REPUBLIKA.CO.ID, JAKARTA -- Kementerian Riset, Teknologi dan Pendidikan Tinggi (Kemristekdikti) menegaskan bahwa profesor bukan gelar akademik melainkan jabatan tertinggi yang diraih oleh dosen.
"Profesor bukan gelar akademik melainkan jabatan tertinggi yang diraih oleh dosen. Jadi jika ada orang yang mendapatkan gelar profesor, maka itu tidak benar," ujar Direktur Jenderal Sumber Daya Iptek Dikti Kementerian Riset, Teknologi dan Pendidikan Tinggi (Kemristekdikti), Ali Ghufron Mukti, di Jakarta, Kamis (29/10).
Untuk bisa mendapatkan jabatan profesor, lanjut dia, seorang dosen harus mengajar selama 10 tahun atau meraih nilai kredit mencapai 1.000. Sayangnya, masih banyak masyarakat yang salah kaprah mengenai profesor tersebut.
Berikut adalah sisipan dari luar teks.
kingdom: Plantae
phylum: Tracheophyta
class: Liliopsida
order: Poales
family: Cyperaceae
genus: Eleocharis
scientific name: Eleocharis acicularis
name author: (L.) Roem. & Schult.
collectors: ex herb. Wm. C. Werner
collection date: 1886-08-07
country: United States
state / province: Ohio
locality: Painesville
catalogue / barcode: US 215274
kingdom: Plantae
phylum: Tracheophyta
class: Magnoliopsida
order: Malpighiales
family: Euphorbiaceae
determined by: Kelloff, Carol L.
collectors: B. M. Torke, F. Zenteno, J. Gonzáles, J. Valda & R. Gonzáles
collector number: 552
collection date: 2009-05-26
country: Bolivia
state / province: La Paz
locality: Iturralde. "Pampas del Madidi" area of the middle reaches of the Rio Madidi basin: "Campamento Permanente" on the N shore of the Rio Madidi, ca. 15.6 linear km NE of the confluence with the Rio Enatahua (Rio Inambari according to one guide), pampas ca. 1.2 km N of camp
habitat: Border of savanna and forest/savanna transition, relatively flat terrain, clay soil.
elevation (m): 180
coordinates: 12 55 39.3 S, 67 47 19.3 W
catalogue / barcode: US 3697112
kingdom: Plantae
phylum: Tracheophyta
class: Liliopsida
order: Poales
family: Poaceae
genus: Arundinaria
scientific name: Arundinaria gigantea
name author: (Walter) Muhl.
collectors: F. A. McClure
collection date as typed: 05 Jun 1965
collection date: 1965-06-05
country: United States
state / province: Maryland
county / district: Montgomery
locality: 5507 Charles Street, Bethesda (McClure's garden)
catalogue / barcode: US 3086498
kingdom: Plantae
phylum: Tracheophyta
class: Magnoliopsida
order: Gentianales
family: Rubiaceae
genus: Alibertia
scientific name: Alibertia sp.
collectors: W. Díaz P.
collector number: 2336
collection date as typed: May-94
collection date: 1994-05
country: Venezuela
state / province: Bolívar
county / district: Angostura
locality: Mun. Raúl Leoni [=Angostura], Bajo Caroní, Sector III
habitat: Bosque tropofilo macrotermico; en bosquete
Sehingga tak jarang, yang rela merogoh kocek dalam-dalam hanya untuk mendapatkan profesor di depan namanya. "Oleh karena itu, kami mengadakan seminar yang membahas mengenai makna dan filosofi profesor. Tujuannya, agar masyarakat tak salah kaprah lagi menilai profesor," kata dia.
Guru Besar Kebijakan Publik Universitas Gadjah Mada, Prof Dr Sofian Effendi, menegaskan bahwa pemberian gelar profesor kehormatan semestinya tidak ada. "Semestinya tidak ada. Kalau doktor honoris causa ada, namun profesor tidak ada. Seandainya ada dari luar negeri, pastinya bukan berasal dari perguruan tinggi ternama," kata Sofian.
Saat ini, lanjut Sofian, terdapat kurang lebih 5.300 profesor di Tanah Air. Jumlah tersebut dinilai masih sangat kurang jika dibandingkan jumlah program studi yang mencapai 22 ribu. Hal itu menyebabkan banyak program studi yang tidak dikepalai oleh profesor.
"Itu menjadi sebab mengapa pada perankingan internasional kita selalu peringkat bawah," tukas Sofian.